[[ DATA FOR THIS TASK, beginning ]]

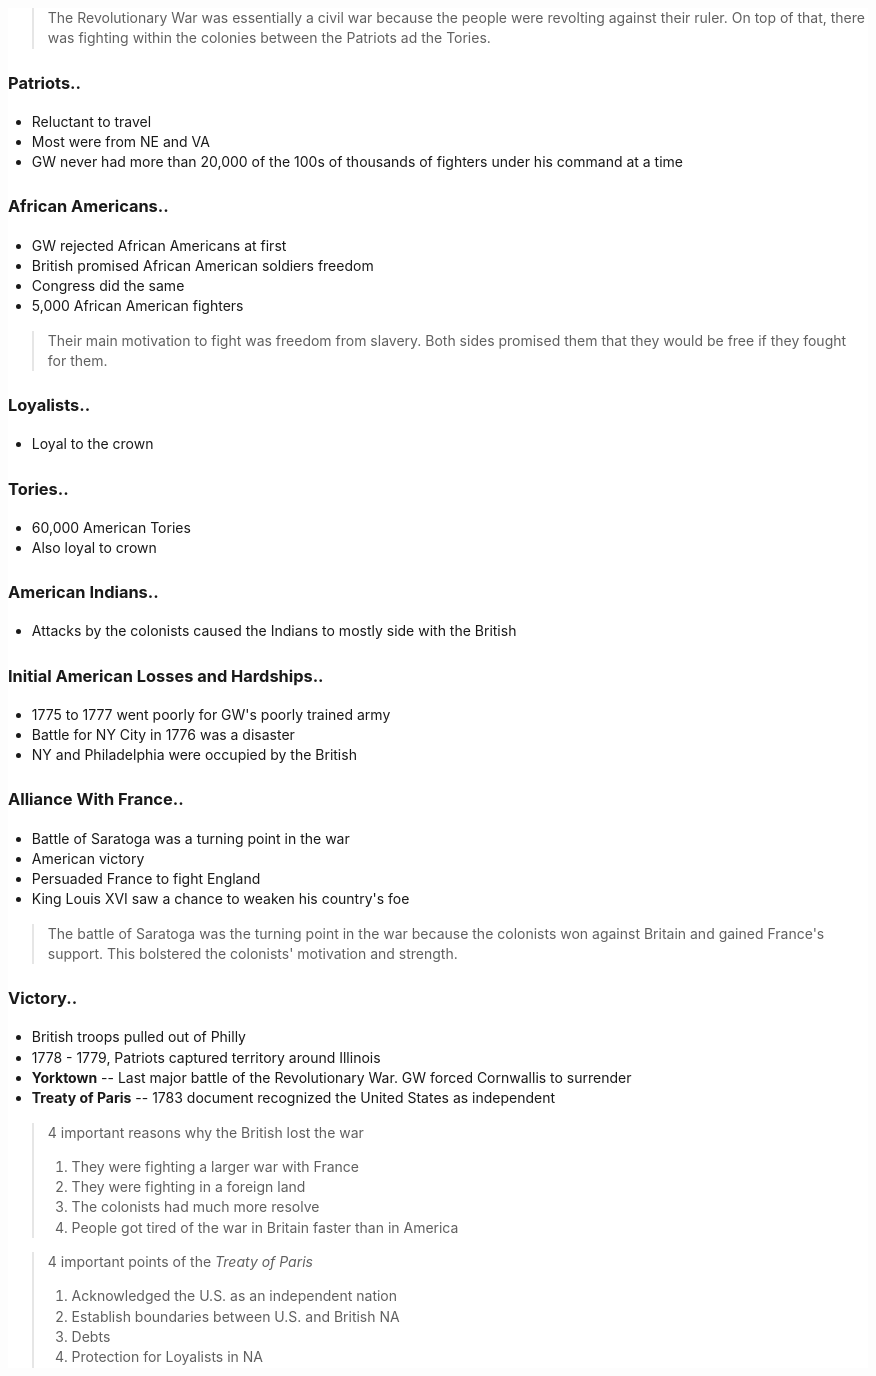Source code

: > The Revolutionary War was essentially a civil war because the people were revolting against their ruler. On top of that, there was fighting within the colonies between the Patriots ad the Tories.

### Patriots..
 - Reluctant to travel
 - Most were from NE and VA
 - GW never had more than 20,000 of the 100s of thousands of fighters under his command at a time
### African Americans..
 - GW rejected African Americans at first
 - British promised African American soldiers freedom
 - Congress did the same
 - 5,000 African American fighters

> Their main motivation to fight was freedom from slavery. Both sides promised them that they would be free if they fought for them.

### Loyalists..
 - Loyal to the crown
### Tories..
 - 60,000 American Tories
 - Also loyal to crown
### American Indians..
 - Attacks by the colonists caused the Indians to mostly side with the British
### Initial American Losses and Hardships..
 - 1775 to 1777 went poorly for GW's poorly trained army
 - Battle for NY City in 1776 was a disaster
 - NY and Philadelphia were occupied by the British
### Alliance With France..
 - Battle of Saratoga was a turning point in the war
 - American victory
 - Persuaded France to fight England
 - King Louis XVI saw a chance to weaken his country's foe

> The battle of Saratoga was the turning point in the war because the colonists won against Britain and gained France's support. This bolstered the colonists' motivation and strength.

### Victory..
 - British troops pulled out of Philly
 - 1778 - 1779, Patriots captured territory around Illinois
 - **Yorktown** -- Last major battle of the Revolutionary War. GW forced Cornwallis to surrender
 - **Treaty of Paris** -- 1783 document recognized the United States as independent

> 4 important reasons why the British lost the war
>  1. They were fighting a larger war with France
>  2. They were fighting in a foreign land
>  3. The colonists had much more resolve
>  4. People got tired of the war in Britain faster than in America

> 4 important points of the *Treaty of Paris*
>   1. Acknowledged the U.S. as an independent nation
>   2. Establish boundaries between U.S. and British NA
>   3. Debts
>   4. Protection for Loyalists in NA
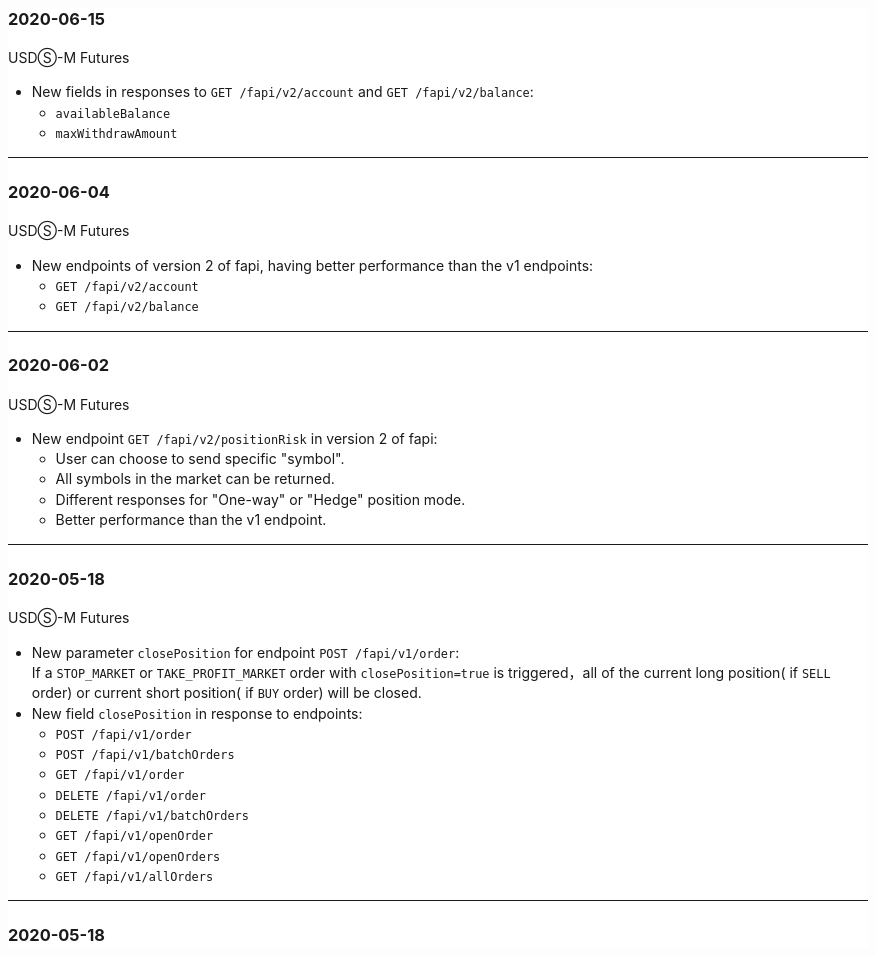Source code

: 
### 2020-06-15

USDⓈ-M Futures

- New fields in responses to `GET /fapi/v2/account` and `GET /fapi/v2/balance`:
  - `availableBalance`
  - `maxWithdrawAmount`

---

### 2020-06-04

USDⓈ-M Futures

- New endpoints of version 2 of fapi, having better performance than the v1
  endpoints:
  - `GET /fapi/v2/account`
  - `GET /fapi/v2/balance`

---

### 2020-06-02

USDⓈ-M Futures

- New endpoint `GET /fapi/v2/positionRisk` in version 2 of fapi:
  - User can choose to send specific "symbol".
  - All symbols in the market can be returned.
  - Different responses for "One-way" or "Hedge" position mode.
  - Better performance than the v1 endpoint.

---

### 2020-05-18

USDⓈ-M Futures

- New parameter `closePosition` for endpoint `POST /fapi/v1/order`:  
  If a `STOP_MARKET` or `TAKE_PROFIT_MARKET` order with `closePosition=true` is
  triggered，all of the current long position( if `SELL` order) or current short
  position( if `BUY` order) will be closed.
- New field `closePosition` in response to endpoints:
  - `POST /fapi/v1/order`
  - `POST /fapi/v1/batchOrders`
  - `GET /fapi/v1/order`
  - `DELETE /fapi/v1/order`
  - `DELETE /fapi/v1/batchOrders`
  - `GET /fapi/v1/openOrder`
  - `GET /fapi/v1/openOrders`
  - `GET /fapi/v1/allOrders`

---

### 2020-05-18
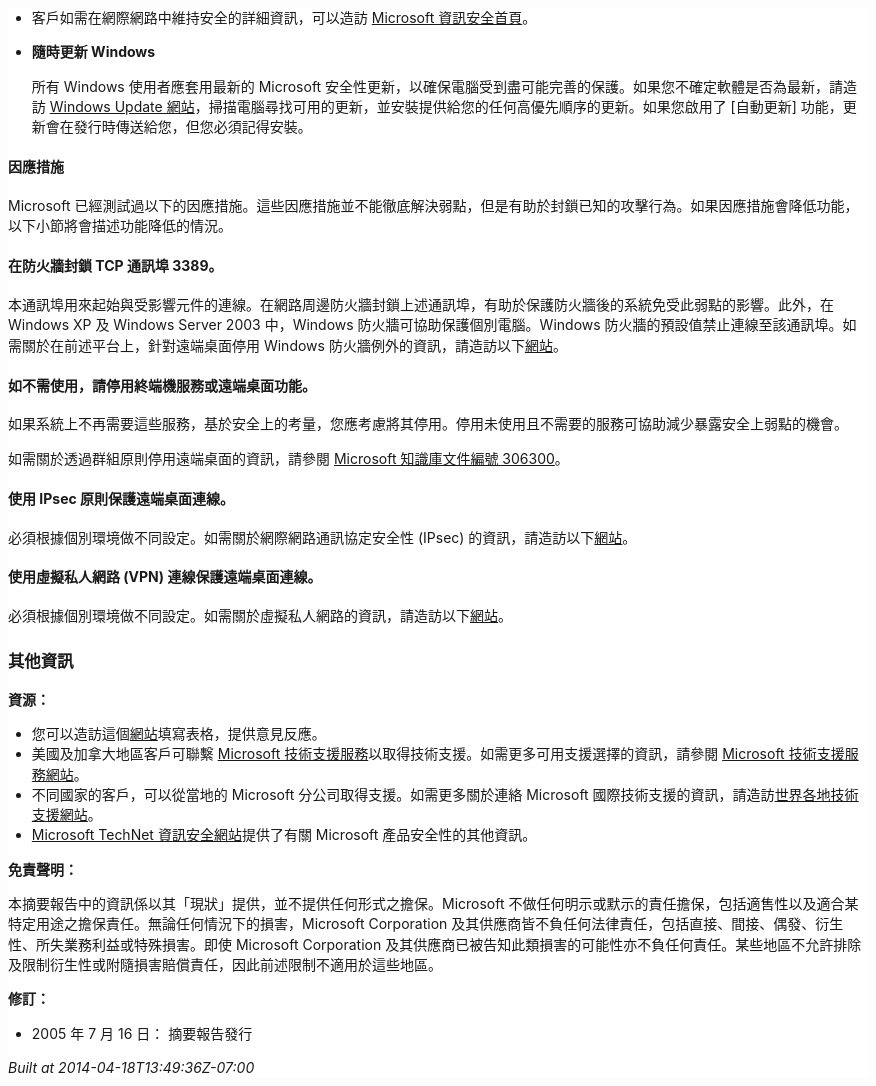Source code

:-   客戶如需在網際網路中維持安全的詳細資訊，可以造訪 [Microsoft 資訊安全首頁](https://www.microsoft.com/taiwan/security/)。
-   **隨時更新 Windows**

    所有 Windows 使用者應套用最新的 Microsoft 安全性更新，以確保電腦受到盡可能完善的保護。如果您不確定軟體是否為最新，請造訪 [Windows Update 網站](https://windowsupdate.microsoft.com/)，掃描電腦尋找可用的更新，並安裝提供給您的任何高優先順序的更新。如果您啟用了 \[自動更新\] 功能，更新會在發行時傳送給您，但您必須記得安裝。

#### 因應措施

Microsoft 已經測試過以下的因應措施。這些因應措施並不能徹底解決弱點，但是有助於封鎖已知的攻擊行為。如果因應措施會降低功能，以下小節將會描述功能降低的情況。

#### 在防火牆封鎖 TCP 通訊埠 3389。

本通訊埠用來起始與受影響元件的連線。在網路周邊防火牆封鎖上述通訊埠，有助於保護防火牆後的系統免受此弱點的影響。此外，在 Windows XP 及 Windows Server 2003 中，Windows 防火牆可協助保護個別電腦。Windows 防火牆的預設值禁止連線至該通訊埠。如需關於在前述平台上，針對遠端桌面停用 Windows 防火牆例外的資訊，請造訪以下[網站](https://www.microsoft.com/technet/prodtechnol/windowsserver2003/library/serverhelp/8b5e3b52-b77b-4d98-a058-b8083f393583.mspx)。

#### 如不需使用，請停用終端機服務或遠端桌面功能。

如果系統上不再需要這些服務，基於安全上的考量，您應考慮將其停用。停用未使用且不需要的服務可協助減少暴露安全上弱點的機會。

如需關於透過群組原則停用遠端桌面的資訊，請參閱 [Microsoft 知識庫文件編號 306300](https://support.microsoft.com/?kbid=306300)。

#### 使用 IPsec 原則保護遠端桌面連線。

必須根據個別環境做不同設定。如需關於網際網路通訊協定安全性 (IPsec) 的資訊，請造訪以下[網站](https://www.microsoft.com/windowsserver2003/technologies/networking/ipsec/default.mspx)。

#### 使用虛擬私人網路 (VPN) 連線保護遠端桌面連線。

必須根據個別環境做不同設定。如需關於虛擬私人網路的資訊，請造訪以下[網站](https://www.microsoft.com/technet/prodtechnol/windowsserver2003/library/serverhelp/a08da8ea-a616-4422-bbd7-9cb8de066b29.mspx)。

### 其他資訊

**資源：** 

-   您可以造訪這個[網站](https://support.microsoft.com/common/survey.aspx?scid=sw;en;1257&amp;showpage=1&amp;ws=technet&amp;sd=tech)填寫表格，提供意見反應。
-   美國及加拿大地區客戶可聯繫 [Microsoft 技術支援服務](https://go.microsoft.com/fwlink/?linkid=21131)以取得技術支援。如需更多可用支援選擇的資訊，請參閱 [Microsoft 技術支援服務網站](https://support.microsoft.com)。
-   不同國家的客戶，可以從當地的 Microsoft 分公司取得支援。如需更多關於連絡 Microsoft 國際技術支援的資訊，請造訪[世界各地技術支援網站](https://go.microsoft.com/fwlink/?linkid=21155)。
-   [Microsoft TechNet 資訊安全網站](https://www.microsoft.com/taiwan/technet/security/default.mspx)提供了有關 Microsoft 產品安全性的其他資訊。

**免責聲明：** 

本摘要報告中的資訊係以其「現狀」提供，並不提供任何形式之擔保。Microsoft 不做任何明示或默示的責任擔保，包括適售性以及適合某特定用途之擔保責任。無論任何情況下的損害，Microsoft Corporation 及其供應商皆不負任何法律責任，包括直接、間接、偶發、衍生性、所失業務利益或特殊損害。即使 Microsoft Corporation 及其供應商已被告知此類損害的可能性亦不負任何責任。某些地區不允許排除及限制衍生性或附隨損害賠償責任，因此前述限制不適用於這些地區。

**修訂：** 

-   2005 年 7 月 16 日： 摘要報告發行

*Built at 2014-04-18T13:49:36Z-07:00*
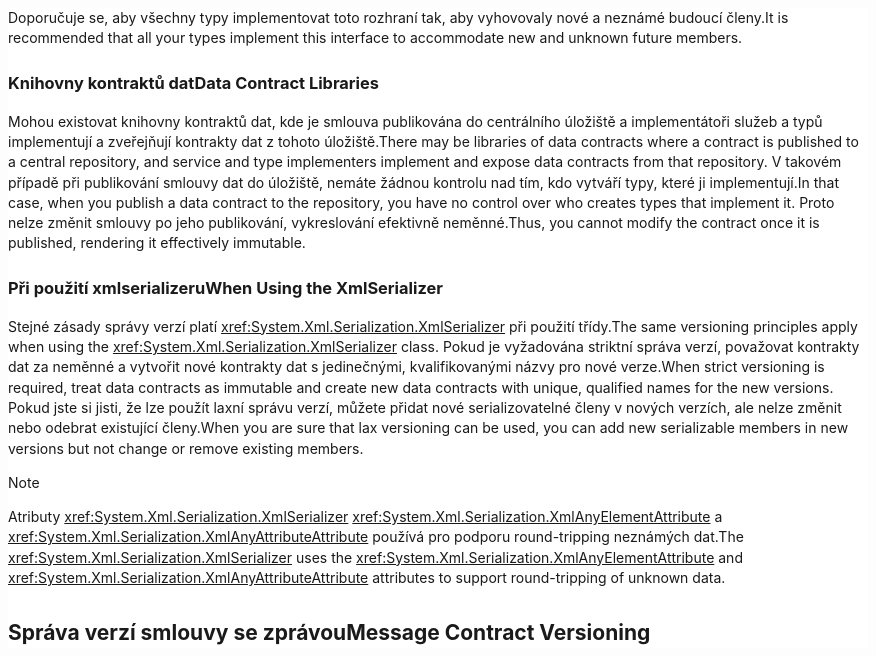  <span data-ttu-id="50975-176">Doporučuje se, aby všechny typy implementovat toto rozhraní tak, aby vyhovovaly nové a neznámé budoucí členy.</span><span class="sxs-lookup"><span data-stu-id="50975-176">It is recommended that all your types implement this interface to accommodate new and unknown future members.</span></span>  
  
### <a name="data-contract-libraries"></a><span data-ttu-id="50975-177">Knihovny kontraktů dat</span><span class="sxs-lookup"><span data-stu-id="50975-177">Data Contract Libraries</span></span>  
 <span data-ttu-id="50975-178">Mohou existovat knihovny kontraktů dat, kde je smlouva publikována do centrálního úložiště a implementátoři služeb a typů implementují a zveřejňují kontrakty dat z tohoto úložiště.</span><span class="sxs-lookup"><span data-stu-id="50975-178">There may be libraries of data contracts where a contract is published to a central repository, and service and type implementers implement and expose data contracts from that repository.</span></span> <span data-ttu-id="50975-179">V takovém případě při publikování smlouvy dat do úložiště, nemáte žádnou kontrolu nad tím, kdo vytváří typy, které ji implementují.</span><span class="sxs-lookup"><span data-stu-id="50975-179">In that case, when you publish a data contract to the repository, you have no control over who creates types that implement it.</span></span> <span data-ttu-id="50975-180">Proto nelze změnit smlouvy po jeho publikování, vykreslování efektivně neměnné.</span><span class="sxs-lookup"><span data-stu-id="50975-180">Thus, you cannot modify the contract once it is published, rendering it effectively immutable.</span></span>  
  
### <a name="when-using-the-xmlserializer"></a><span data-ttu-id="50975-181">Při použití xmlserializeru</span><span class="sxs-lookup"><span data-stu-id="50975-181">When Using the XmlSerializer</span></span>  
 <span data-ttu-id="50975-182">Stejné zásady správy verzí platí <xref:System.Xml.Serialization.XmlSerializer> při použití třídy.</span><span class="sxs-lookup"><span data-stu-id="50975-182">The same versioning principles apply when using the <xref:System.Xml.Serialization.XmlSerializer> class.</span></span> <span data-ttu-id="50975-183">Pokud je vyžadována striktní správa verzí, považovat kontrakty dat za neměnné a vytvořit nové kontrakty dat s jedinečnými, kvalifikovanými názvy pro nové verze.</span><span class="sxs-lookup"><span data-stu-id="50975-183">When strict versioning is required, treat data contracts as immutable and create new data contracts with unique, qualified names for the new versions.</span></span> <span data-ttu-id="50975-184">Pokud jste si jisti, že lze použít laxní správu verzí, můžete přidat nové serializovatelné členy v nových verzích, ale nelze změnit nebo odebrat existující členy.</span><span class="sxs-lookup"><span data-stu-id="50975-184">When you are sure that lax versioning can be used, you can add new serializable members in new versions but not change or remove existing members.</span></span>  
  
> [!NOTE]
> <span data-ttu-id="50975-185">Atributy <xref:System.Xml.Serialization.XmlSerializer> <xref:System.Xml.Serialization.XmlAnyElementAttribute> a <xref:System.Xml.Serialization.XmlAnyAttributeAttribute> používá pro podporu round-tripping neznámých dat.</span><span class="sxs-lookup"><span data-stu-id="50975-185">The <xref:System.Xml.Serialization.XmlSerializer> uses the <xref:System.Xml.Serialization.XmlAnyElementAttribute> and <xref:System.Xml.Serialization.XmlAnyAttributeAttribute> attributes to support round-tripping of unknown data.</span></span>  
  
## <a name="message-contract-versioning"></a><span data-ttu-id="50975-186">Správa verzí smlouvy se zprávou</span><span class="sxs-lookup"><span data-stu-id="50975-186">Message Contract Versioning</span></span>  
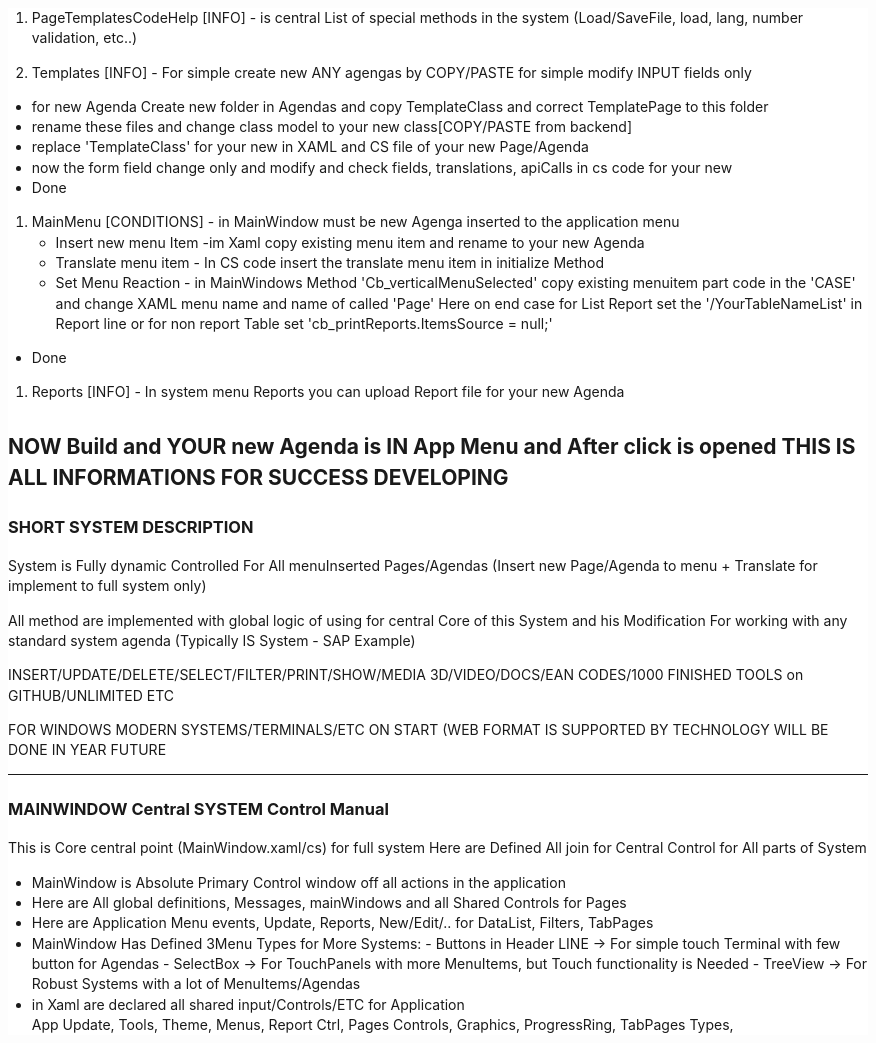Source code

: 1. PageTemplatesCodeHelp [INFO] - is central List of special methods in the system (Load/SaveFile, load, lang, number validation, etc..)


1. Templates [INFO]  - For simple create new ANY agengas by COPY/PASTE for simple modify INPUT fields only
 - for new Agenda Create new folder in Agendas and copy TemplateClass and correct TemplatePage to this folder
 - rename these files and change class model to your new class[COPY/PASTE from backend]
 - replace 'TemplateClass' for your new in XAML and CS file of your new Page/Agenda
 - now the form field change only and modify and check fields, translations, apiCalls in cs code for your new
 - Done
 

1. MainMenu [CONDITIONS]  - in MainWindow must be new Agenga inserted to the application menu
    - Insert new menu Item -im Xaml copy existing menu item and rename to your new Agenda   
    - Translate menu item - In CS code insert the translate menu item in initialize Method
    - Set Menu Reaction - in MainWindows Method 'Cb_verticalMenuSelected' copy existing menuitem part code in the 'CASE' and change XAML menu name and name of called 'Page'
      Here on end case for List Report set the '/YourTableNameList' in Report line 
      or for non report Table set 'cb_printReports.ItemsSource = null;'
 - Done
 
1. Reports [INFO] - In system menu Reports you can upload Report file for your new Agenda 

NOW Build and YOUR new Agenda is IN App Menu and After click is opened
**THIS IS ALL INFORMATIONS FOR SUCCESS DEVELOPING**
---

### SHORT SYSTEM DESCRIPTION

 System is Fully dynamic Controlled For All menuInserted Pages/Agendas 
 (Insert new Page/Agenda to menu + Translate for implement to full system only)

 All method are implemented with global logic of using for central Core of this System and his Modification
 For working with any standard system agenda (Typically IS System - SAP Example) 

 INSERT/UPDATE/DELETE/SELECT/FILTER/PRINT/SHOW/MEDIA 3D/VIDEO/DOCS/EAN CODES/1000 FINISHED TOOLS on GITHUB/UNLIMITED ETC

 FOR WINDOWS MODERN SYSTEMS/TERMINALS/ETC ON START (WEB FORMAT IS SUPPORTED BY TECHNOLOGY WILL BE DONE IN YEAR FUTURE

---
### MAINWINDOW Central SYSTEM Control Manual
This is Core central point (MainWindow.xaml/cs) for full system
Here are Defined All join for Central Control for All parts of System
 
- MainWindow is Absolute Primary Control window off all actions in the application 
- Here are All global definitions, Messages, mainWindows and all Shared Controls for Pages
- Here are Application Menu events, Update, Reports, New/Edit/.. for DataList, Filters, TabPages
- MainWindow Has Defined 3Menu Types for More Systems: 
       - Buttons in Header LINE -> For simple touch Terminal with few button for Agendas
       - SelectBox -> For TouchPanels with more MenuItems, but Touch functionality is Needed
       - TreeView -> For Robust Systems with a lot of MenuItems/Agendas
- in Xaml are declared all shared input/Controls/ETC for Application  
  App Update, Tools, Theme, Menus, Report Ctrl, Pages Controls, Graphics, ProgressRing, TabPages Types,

[[ DATA FOR THIS TASK, end ]]

» TASK OBJECTIVE
Starting from the beginning of the records, reproduce every line through the one containing "ad the Tories.", keeping each line unchanged. Leave the pictures out of your copy.

» ANSWER FOR THE TASK
Source code

: > The Revolutionary War was essentially a civil war because the people were revolting against their ruler. On top of that, there was fighting within the colonies between the Patriots ad the Tories.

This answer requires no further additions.